We Belong Away From Home

January 7th, 2011

We were dropped off as dusk foreshadowed the coming night. We'd brought kerosene lanterns and a couple of cans of stew to heat on top of the wood-burning stove. We knew where we were on the map, but we didn't yet feel that we belonged there. While the outhouse was conveniently located, drinking water had to be hauled from afar, and our sleeping bags provided little cushion on the dirt floor.

Those were just the awkward logistical details. More substantial was our quest to uncover how to learn and serve as new residents of the Navajo Nation in New Mexico. As Volunteers in Service to America (VISTA) we approached the first night with anticipation and anxiety, determination and uncertainty. It is hard to believe it all hapened forty years ago.

Regrettably, I never learned more than a few words of the Navajo language. I remain perplexed even now by many social practices and puzzled about how an ancient culture can find equilibrium in our postmodern world. But, I came to know elders who were patient and confident teachers, I shared labor and laughs with contemporaries, and I discovered that there are more ways to make a life and a living than we can comprehend if we don't stray from familiar neighborhoods.

In the ensuing years, I have experienced a similar sense of “otherness” and the cultural distance that comes when stepping outside my comfort zones. Sometimes we are pulled by God's call, other times pushed by circumstances, or perhaps we just stumble over the lines that divide us. We may at times be more exhilarated or anxious, more arrogant or humble, more engaged or defensive. But no matter how we begin, we are surely changed by what happens to us.
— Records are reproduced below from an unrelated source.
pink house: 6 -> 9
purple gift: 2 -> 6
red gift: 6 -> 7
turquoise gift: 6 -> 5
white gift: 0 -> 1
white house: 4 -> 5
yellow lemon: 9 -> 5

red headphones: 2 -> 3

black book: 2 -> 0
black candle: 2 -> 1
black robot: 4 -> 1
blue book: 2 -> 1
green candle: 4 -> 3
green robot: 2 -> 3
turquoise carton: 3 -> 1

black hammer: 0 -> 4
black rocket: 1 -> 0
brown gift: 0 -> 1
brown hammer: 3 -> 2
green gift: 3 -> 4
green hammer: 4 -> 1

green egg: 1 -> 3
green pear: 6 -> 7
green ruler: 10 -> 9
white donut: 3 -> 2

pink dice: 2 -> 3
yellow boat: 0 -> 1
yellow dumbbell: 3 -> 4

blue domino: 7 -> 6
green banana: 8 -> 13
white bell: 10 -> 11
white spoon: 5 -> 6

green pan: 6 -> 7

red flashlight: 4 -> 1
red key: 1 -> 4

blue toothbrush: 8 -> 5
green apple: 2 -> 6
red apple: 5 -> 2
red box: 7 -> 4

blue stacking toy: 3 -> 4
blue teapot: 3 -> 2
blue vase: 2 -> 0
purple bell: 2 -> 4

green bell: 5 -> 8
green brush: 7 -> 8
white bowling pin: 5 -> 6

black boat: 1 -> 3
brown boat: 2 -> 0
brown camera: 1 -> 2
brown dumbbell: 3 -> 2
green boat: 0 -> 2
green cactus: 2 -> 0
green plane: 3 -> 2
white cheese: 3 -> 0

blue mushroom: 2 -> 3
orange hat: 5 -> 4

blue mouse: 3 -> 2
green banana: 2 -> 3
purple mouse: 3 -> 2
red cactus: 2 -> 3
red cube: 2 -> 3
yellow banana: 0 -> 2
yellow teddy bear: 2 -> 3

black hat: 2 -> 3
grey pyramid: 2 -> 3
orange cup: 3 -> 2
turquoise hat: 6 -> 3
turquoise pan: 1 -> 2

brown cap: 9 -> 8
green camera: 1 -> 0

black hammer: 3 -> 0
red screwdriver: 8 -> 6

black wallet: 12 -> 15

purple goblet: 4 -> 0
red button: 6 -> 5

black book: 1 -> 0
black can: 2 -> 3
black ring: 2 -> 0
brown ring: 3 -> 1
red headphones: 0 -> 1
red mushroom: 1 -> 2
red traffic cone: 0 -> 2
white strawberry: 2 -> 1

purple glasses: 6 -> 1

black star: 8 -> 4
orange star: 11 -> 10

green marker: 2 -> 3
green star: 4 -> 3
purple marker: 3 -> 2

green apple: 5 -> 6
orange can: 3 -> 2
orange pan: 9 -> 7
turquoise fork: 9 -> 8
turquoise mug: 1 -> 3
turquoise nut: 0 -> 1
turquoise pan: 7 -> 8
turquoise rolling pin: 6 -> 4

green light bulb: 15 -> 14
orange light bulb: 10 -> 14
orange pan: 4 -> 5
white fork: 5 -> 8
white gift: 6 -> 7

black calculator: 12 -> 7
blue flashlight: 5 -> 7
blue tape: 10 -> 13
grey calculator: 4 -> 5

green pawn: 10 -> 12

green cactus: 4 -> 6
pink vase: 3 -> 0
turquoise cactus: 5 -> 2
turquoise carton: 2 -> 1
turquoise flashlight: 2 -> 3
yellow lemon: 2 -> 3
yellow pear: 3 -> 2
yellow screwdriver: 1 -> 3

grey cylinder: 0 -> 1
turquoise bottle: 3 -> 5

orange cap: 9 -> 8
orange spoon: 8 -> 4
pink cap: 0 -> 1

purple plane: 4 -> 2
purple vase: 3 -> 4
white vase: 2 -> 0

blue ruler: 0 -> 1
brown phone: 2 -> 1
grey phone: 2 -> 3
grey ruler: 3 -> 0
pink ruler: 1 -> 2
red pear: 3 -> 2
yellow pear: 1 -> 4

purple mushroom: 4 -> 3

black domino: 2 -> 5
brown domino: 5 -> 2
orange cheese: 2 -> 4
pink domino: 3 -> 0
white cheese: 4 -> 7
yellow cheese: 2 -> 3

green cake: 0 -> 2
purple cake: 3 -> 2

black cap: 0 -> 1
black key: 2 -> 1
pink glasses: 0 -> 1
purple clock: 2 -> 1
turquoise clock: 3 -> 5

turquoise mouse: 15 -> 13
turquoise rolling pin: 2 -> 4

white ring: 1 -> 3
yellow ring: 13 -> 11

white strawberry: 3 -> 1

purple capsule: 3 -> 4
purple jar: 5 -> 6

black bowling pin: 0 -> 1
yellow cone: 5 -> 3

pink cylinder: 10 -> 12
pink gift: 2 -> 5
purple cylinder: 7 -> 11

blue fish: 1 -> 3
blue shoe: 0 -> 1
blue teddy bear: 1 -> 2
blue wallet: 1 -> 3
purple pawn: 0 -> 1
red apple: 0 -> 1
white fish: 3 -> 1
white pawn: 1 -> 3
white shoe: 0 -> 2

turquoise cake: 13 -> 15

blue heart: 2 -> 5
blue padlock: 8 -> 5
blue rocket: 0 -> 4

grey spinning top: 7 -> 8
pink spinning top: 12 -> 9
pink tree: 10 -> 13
I was recently at a church where my life experience and identity marked me as “other.” I looked and felt different. But because their own commitments and character were first and foremost grounded in the love and light of Jesus Christ, the congregation made it apparent through generous signs of encouragement and hospitality that I belonged there even though it would never be my home.

God makes possible rich and transforming encounters across the boundary lines of class, cultural and theological identity, language group, and economic status. The shape of our response and the integrity of our enlistment matters to our neighbors, to our congregations, to us, and to God. One of the places we always belong is walking side-by-side with God's people at the margins, in every place that we can, in all the ways that we can, and as often as we can.